▸ To do:
- A) In the mailing-list thread below about crashing Ceph managers, how often does cephadm refresh daemons by default?
- B) Continue the mailing-list thread about crashing Ceph managers from its last sentence.

Re: 17.2.2: all MGRs crashing in fresh cephadm install

Carlos Mogas da Silva <r3pek@xxxxxxxxx> · Thu, 28 Jul 2022 16:37:39 +0100



ceph mgr fail did clear up the error on the dashboard saying the mgr is in failed state on ceph01,
ceph orch ps still shows mgr.ceph01.* as errored and doesn't refresh (15h ago)

On Thu, 2022-07-28 at 11:06 -0400, Adam King wrote:
> I've just taken another look at the orch ps output you posted and noticed that the REFRESHED
> column is reporting "62m sgo". That makes it seem like the issue is that cephadm isn't actually
> running its normal operations (it should refresh daemons every 10 minutes by default). I guess
> maybe we should see if it's logged anything that might tell us where it's stuck "ceph log last 200
> cephadm" . To try and get things unstuck, the typical solution is to just run "ceph mgr fail"
> which will start the other mgr as active and put the current active to standby effectively
> "rebooting" cephadm. If it was a transient issue that was causing cephadm to get stuck that would
> resolve it. I think (but I'm not certain) that the dashboard might be getting some of its daemon
> info from cephadm so it being in error there as well might not actually mean much.

▸ Given data:
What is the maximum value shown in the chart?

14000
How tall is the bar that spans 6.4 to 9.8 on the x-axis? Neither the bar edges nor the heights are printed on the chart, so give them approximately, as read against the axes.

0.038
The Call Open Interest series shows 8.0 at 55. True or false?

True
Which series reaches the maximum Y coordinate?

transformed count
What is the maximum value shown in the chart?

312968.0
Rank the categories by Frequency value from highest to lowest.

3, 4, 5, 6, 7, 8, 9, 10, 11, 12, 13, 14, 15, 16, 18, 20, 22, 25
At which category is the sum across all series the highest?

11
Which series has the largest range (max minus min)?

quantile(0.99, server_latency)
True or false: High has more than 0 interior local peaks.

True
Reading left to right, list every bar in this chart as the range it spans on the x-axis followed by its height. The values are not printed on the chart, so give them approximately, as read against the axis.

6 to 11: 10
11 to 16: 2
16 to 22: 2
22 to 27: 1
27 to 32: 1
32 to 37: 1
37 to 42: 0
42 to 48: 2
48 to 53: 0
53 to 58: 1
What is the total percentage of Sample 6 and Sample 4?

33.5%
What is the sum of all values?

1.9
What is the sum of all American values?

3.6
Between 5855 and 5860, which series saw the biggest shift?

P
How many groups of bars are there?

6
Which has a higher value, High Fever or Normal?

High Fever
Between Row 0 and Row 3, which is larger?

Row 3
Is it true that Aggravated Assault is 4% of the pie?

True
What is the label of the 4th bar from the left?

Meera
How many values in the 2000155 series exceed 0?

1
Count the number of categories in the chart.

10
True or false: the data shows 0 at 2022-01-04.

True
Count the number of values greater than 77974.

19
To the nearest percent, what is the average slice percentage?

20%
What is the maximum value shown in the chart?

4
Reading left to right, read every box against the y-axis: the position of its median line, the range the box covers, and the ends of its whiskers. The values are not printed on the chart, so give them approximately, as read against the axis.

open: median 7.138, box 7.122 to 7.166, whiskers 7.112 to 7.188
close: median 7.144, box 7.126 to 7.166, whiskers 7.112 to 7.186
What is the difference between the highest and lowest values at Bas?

▸ Answers to the exercises:
- A) Every 10 minutes.

- B)
> 
> On Thu, Jul 28, 2022 at 10:44 AM Carlos Mogas da Silva <r3pek@xxxxxxxxx> wrote:
> > Yes, cephadm and ceph01 both have mgr's running (the ones with the fix). The "error" is that the
> > ceph01 one is actually
> > running but from "ceph orch"'s perspective, it looks like it's not. Even on the dashboard the
> > daemon
> > shows as errored but it's running (confirmed via podman and systemctl).
> > My take is that something is not communicating some information with "cephadm" but I don't know
> > what. ceph itself knows the mgr is running since it clearly says it's on standby.
> > 
> > 
> > On Wed, 2022-07-27 at 21:09 -0400, Adam King wrote:
> > > What actual hosts are meant to have a mgr here? The naming makes it look as if it thinks
> > > there's a
> > > host "ceph01" and a host "cephadm" and both have 1 mgr. Is that actually correct or is that
> > > aspect
> > > also messed up?
> > > 
> > > Beyond that, you could try manually placing a copy of the cephadm script on each host and
> > > running
> > > "cephadm ls" and see what it gives you. That's how the "ceph orch ps" info is gathered so if
> > > the
> > > output of that looked strange it might tell us something useful.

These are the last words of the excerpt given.